Enfin, si je vous en parle, c’est bien entendu, car cela a un rapport avec les séries télévisées, et que The CW a donc décidé de transformer cette collection de livres – dont je ne lirais que le premier – en série. Vampire Diaries débarquant à l’automne, c’était au menu de mes devoirs d’été.

Alors, j’ai bien ri en lisant la dernière phrase de cedit résumé, sensualité n’étant pas un mot que j’utiliserais pour définir cet ouvrage. Le point positif qui ressort de cette lecture, c’est que c’était moins mauvais que je m’y attendais. Et à la lecture des 30 premières pages, je n’étais pas convaincue d’aller au bout du roman.

Finalement, cela se laisse lire. Et, peut-être avec minimum 10 ans de moins… Non, quelle connerie j’allais écrire, je n’ai jamais lu ce type d’ouvrages ! Enfin, le plus agaçant, c’est le style gamin de l’écriture, les réflexions un peu gnangnan, et l’obsession du vampire à aller en cours ! Mais n’a-t-il pas mieux à faire ? Enfin, une lubie que seul Stefan a, car le démoniaque, loin d’être charismatique Damon (il a du boulot Ian Somerhalder, c’est moi qui vous le dit) ne s’encombre pas de cela, ce qui est bien plus intelligent. Au milieu des deux vampires – l’un torturé et l’autre (ouf !) le mal incarné -, on a la pétasse Elena, qui aime terriblement Stefan. Olala ! D’un côté, honnêtement, si cela ne sonnait pas si puérile, j’imagine, ce serait moins crédible, et franchement moins drôle. Car, à force de voir des personnes de 25 ans jouer les adolescents de 16 ans, on oublie un peu comment certaines choses peuvent sonner vraiment stupides.

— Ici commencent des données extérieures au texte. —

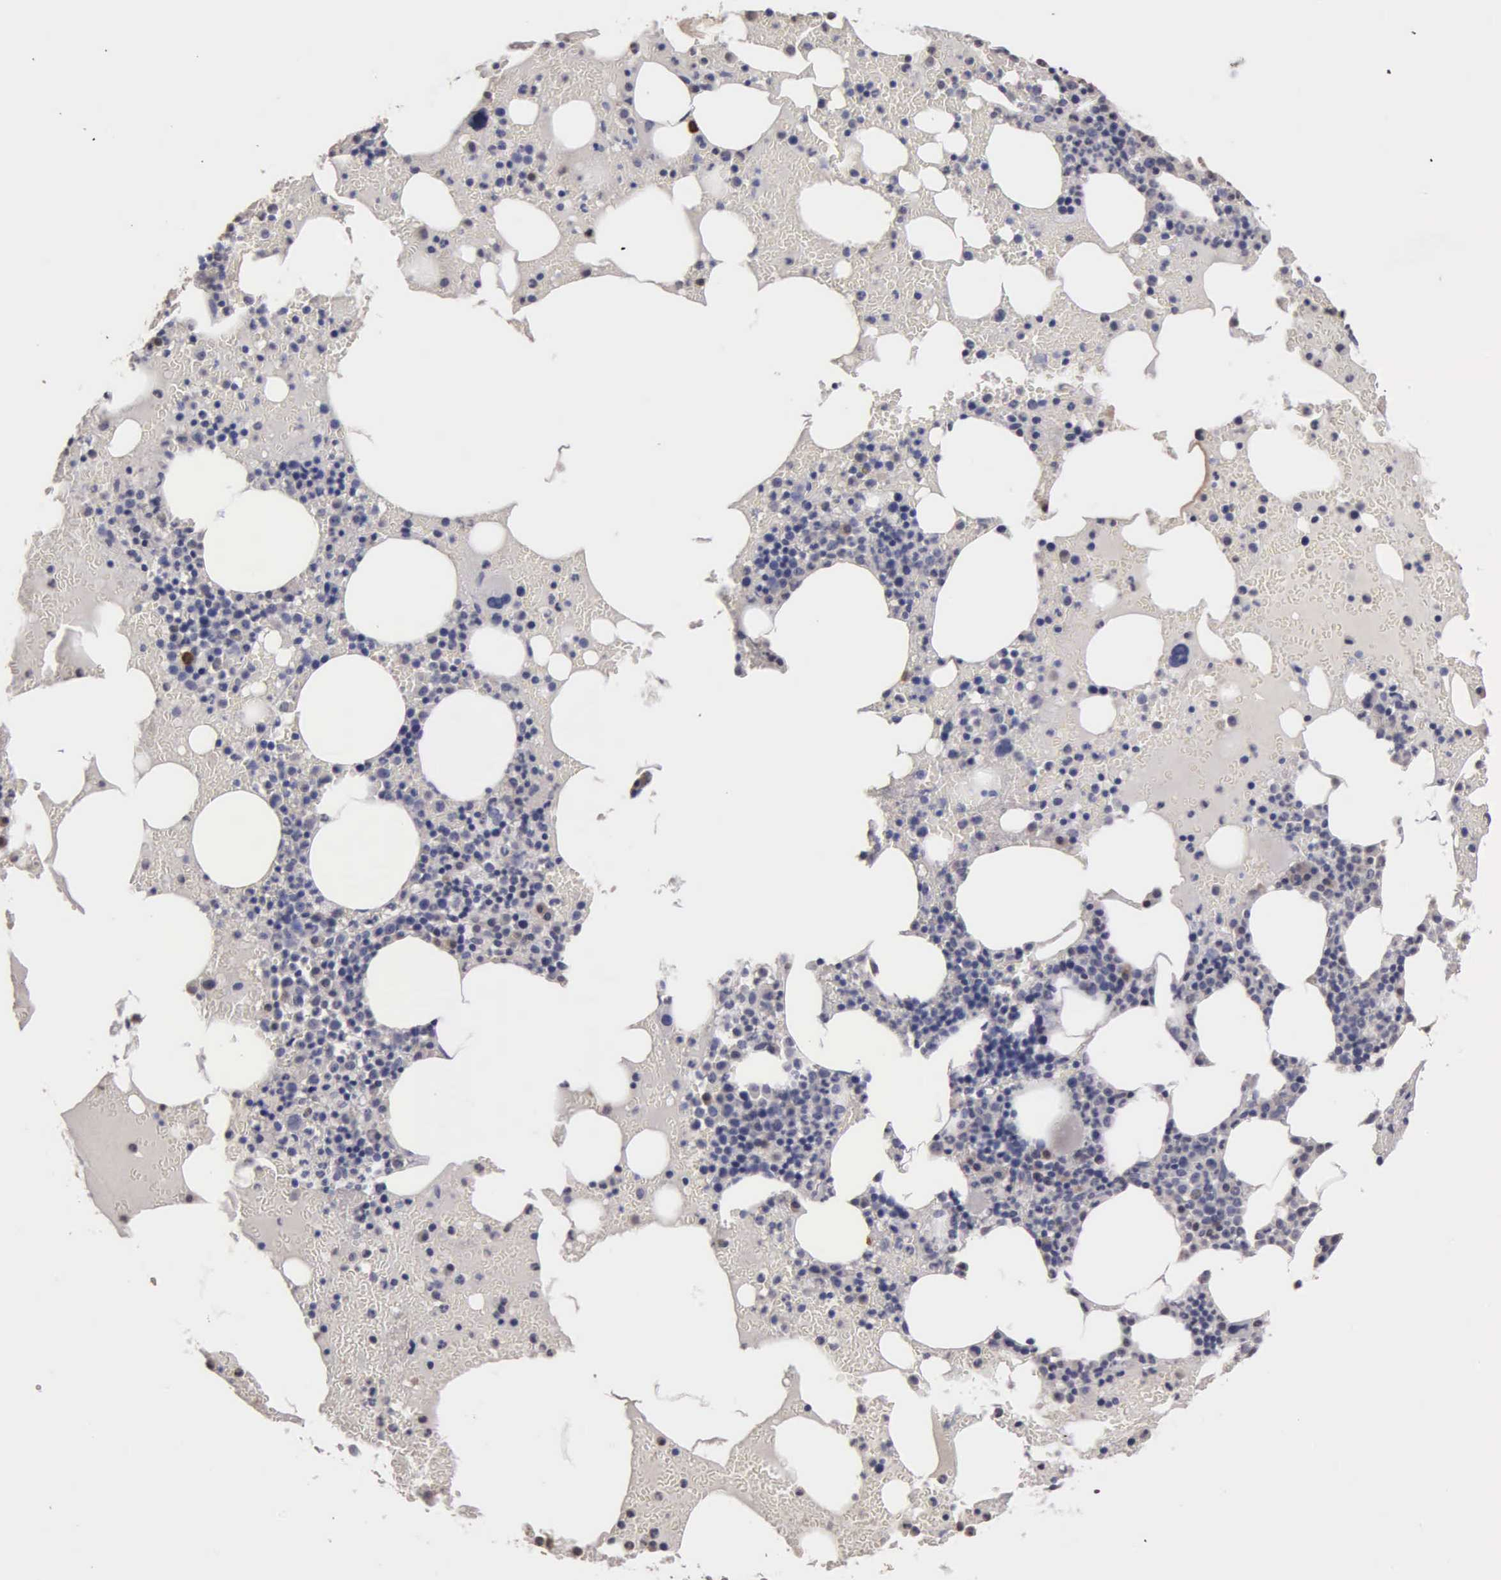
{"staining": {"intensity": "negative", "quantity": "none", "location": "none"}, "tissue": "bone marrow", "cell_type": "Hematopoietic cells", "image_type": "normal", "snomed": [{"axis": "morphology", "description": "Normal tissue, NOS"}, {"axis": "topography", "description": "Bone marrow"}], "caption": "There is no significant positivity in hematopoietic cells of bone marrow. (Immunohistochemistry (ihc), brightfield microscopy, high magnification).", "gene": "ENO3", "patient": {"sex": "female", "age": 72}}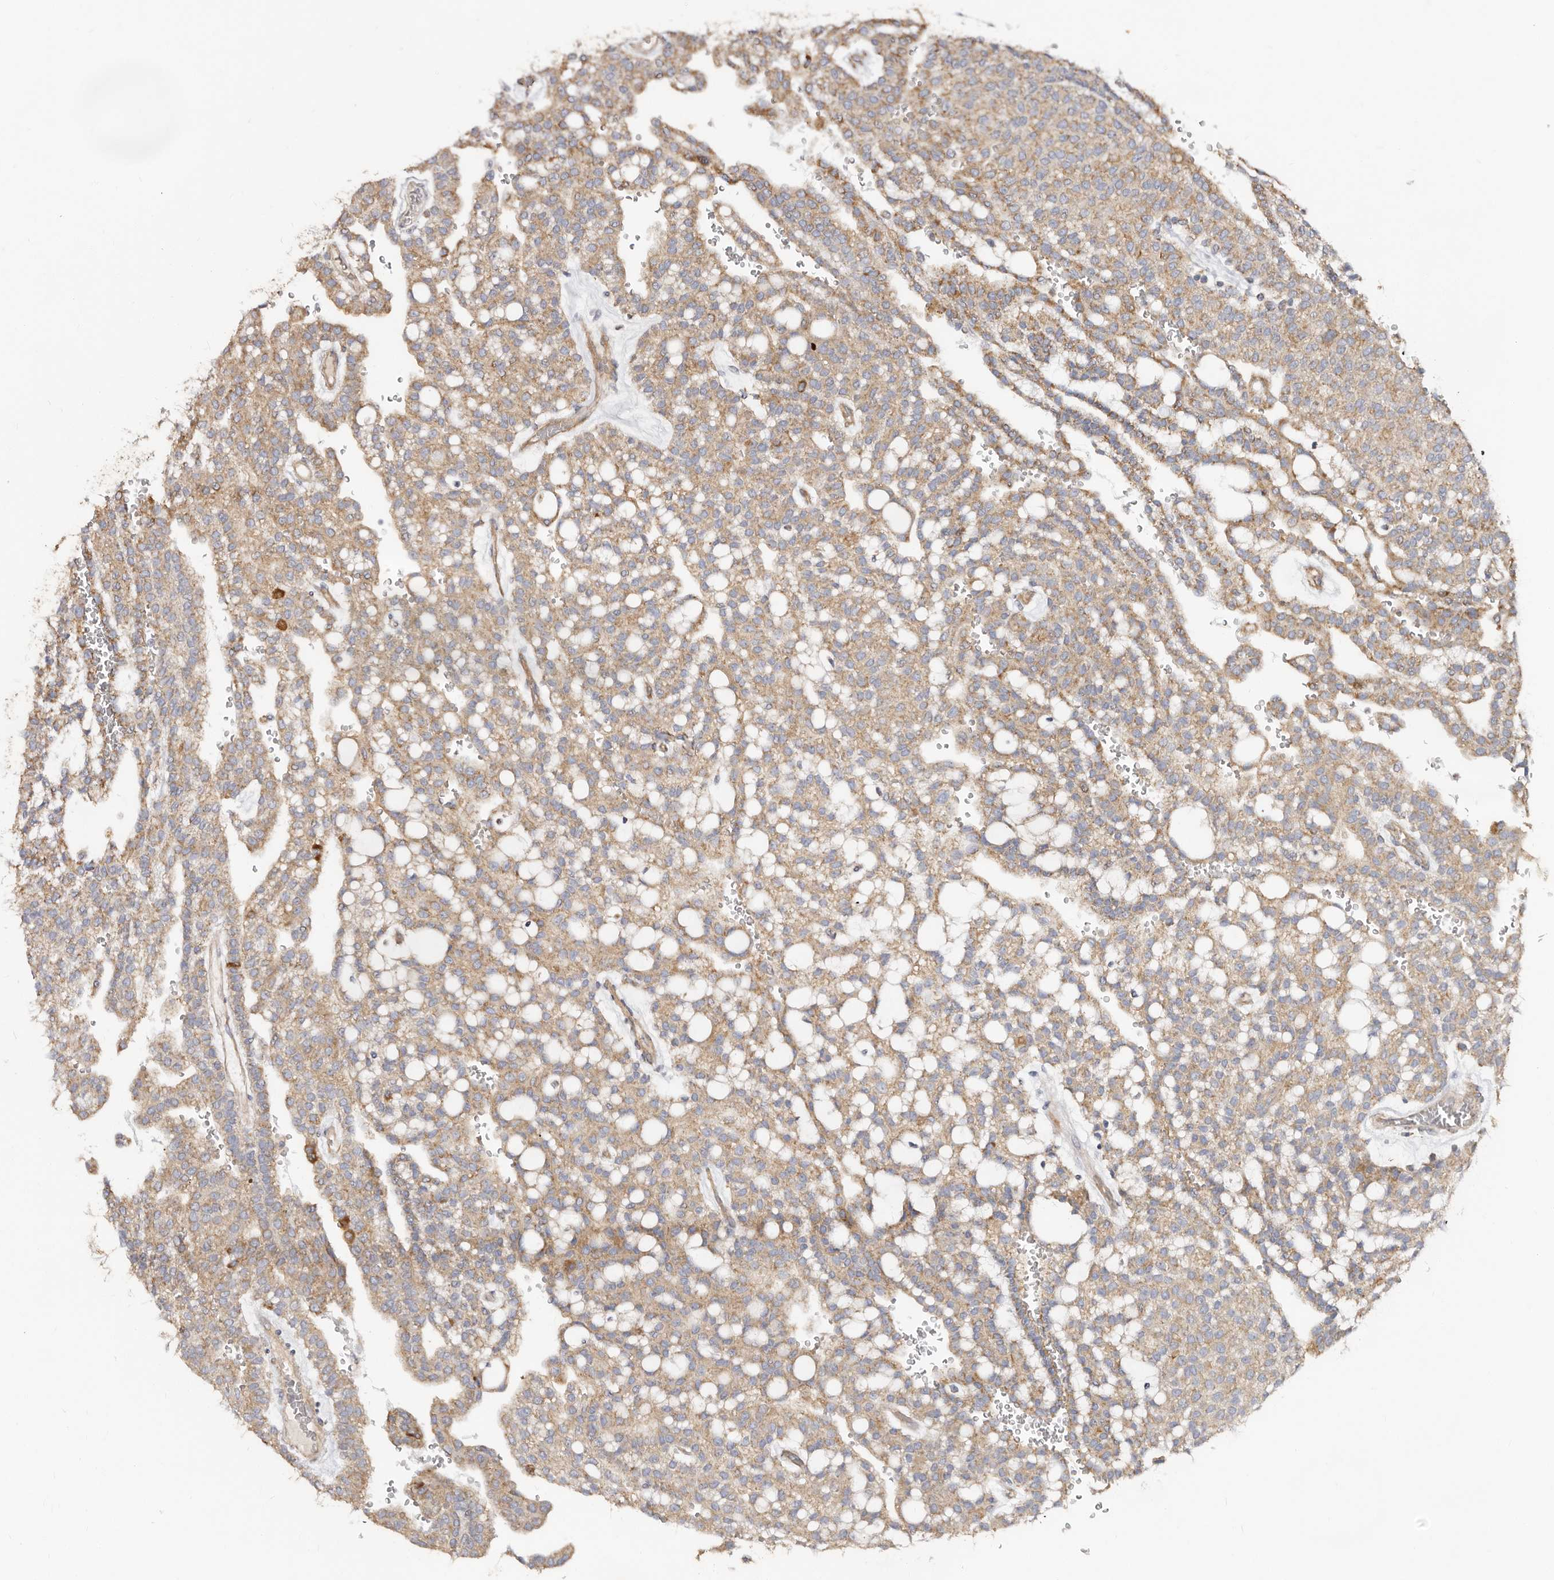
{"staining": {"intensity": "moderate", "quantity": ">75%", "location": "cytoplasmic/membranous"}, "tissue": "renal cancer", "cell_type": "Tumor cells", "image_type": "cancer", "snomed": [{"axis": "morphology", "description": "Adenocarcinoma, NOS"}, {"axis": "topography", "description": "Kidney"}], "caption": "Tumor cells reveal medium levels of moderate cytoplasmic/membranous expression in about >75% of cells in renal adenocarcinoma.", "gene": "BAIAP2L1", "patient": {"sex": "male", "age": 63}}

Je sais qu’on doit y passer : le pseudo parallèle avec Twilight, pour un livre qui a été écrit avant. Stefan est donc notre Edward, et sa relation avec Elena a des similitudes avec celle de l’autre couple de la franchise à succès. Maintenant que c’est dit, moi, personnellement, n’étant pas une obsédée du vampire, cela ne m’a pas dérangée, tout particulièrement, car je m’en fous, et qu’il faut bien le dire, s’il y a des points communs, les deux héroïnes sont suffisamment différentes pour que The Vampire Diaries prenne, quoi qu’il advienne, une tournure amplement différente. Mais bon, il vaut mieux pour la série d’être comparé à Twilight, qu’aux œuvres de Anne Rice, à True Blood ou au simple mythe de Dracula, le pauvre Stefan se ferait lamentablement écrabouillé par son manque de personnalité !

Le point de départ de la série n’est pas fameux, mais l’avantage d’un univers fantastique, c’est que cela offre toujours des possibilités intéressantes.

Journal d’un vampire est un livre teenage, ce qui est parfait pour la CW, chaine aimant tant les femmes de 18 à 34 ans. Et cela tombe bien, car ces mêmes demoiselles semblent aimer les hommes beaux, mystérieux et avec des dents longues. Le talent et l’originalité étant optionnels.